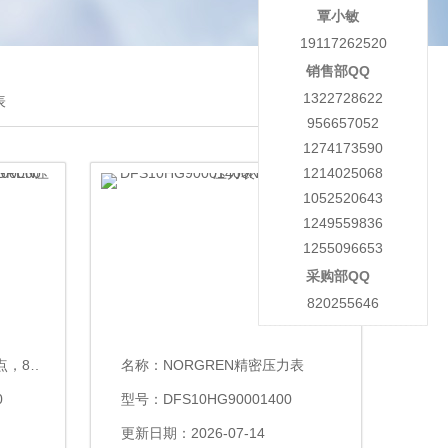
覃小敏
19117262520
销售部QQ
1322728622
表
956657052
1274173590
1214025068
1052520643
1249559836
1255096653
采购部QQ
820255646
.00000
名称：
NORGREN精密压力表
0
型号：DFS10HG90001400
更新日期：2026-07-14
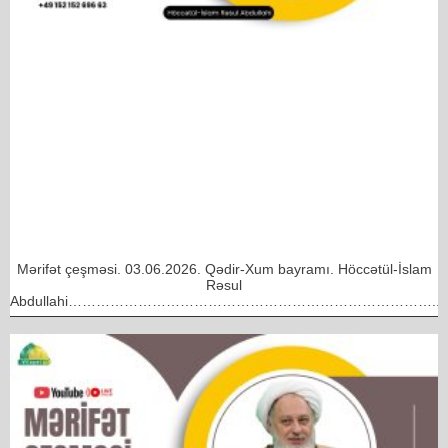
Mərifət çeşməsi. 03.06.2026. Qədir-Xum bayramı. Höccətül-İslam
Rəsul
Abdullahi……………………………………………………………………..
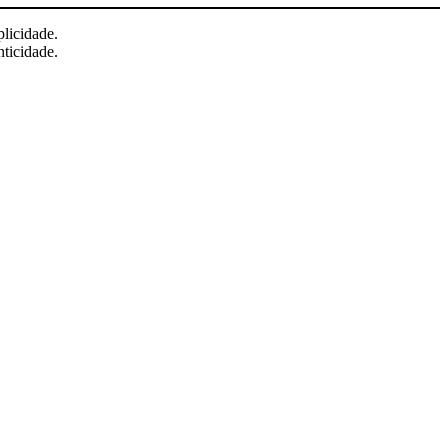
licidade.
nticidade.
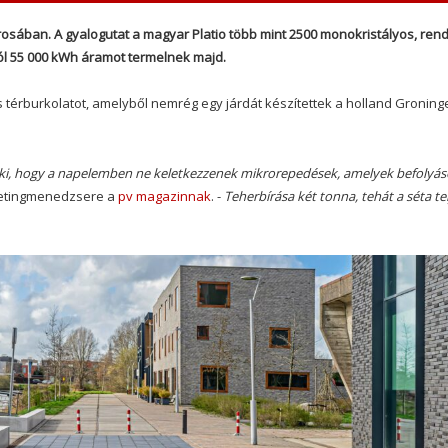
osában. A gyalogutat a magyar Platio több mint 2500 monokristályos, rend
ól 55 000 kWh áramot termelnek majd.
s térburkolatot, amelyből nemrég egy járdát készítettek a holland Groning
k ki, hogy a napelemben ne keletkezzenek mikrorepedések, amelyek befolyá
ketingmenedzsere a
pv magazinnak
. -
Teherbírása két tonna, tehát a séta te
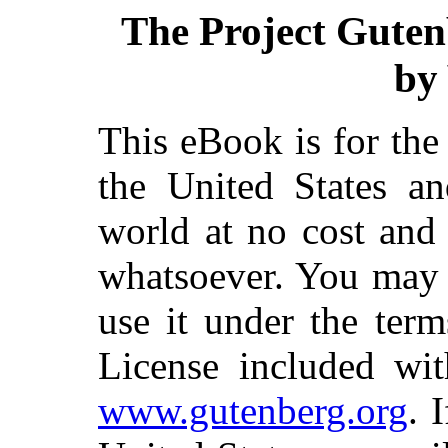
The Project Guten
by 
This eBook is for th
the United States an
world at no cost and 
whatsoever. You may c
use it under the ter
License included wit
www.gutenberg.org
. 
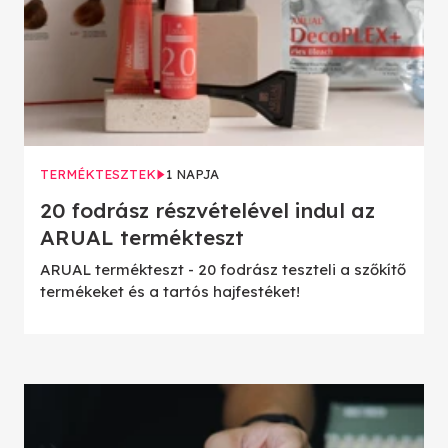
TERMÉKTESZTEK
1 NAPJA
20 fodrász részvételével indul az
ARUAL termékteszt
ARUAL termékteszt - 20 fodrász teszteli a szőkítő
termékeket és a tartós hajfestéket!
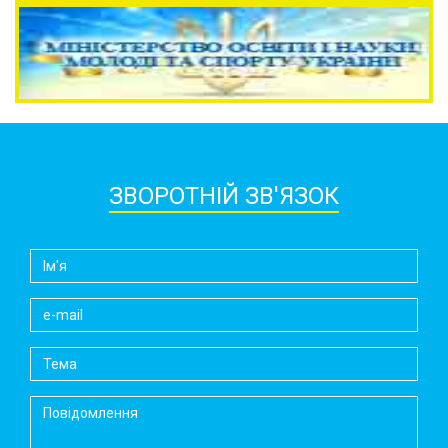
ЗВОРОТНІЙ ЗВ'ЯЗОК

*Problem requirements*
Rename "ARUAL" to "Arual" everywhere it occurs in the text of the material, and change nothing else. Give only the text, leaving the pictures out.

*Your solution*
覃小敏
19117262520
销售部QQ
1322728622
表
956657052
1274173590
1214025068
1052520643
1249559836
1255096653
采购部QQ
820255646
.00000
名称：
NORGREN精密压力表
0
型号：DFS10HG90001400
更新日期：2026-07-14
Mərifət çeşməsi. 03.06.2026. Qədir-Xum bayramı. Höccətül-İslam
Rəsul
Abdullahi……………………………………………………………………..
licidade.
nticidade.
osában. A gyalogutat a magyar Platio több mint 2500 monokristályos, rend
ól 55 000 kWh áramot termelnek majd.
s térburkolatot, amelyből nemrég egy járdát készítettek a holland Groning
k ki, hogy a napelemben ne keletkezzenek mikrorepedések, amelyek befolyá
ketingmenedzsere a
pv magazinnak
. -
Teherbírása két tonna, tehát a séta te
The Project Guten
by 
This eBook is for th
the United States an
world at no cost and 
whatsoever. You may c
use it under the ter
License included wit
www.gutenberg.org
. 
TERMÉKTESZTEK
1 NAPJA
20 fodrász részvételével indul az
Arual termékteszt
Arual termékteszt - 20 fodrász teszteli a szőkítő
termékeket és a tartós hajfestéket!
ЗВОРОТНІЙ ЗВ'ЯЗОК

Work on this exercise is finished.